**Text shown**:
════════════════

I was somewhat surprised at the crowd because at the last meeting of the commission, which Grits reported on here, there was just one other reporter there besides me (Chuck Lindell of the Statesman) and no other attendees except a few staffers and folks from the Innocence Projects of New York and Texas. In circumstances like that, I tend to more quickly publish a straight-up narrative account. But when there are a room full of people paid to write about an event, I prefer to let them do the heavy lifting and tack on whatever observations I think they may have missed or under-emphasized. In that vein, here are links to initial coverage from various media sources, of which I commend you particularly to the Texas Observer piece by Dave Mann, IMO the best of the lot:
- Texas Observer
- Austin Statesman
- Fort Worth Star-Telegram
- Dallas Morning News
- Houston Chronicle
- Associated Press
- Texas Tribune
First, I was pleased this day finally came. Since I never thought it would affect the Governor's race one way or another, I was frustrated by all the finagling to delay it, considering it unnecessary even for political purposes. Prior to this hearing, I had expressed frustration that the case was being used as a political football to debate the death penalty instead on focusing on flawed arson science, as was the Forensic Science Commission's charge. Yesterday that happened, and finally this debate began to cast more light than heat: For that I was thankful.
It's often forgotten in the media frenzy that the FSC is really investigating two, parallel arson cases, not just Willingham's. The concurrent Ernest Willis investigation, where courts overturned the conviction based on essentially similar evidence, was barely discussed at the meeting but whenever mentioned was uniformly acknowledged as fundamentally flawed.

════════════════

**Dataset extract**:
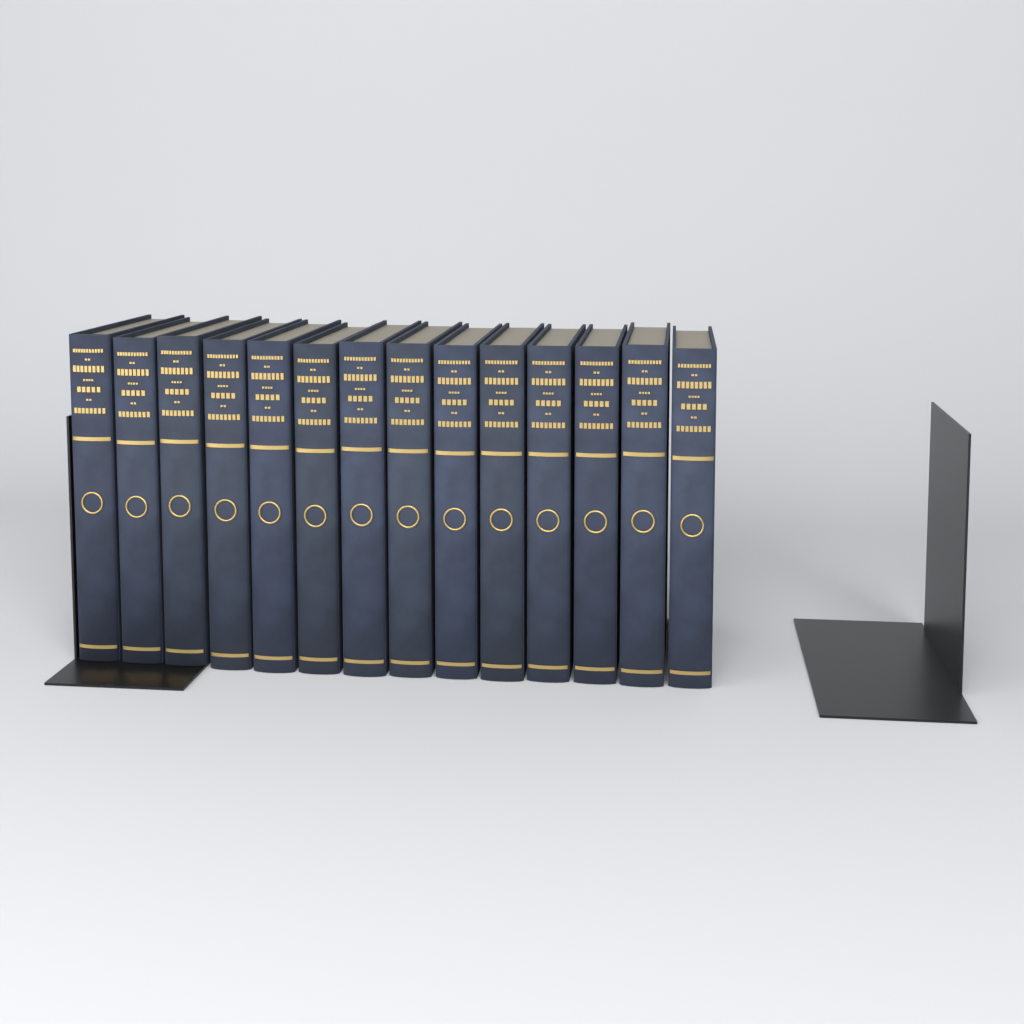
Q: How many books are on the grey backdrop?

════════════════

**Given request**: Pick up the account of the Forensic Science Commission's arson hearing after its last sentence and continue it. None of the material is needed for this exercise.

**Expected output**:
One thing I didn't see reported, but which definitely affected the dynamic in the room, was that the crowd was restless, at times even modestly heckling Chairman John Bradley as he interrogated the visiting scientists in a confrontational, sometimes demeaning fashion. At one point a woman I didn't know sitting two seats down from me exclaimed audibly, "Who does he think he is?" At another point, Bradley was trotting out some (easily rebutted) red herring in response to claims by John DeHaan, one of the top minds in the fire science field who literally "wrote the book" on the topic, “Kirk’s Fire Investigation,” used to train arson investigators since the 1980s (and during the period of the Willis and Willingham cases). As Bradley droned on, an exasperated onlooker in the back exclaimed, "Jesus Christ!," causing the crowd to laugh and twitter. Several times outright laughter broke out, and not always at intentional jokes but also at disingenuous rhetorical ploys by the chair. All that to say, there was a tension in the room from the outset that continued and built throughout the day, driven by the chair's bullying tactics and the collective backbone of the experts and several commissioners who insisted on focusing on the science. Bradley, instead, clearly wanted to debate Willingham's guilt or innocence. The scientists, to their credit (and the crowd's approbation), wouldn't be baited and simply refused to go there.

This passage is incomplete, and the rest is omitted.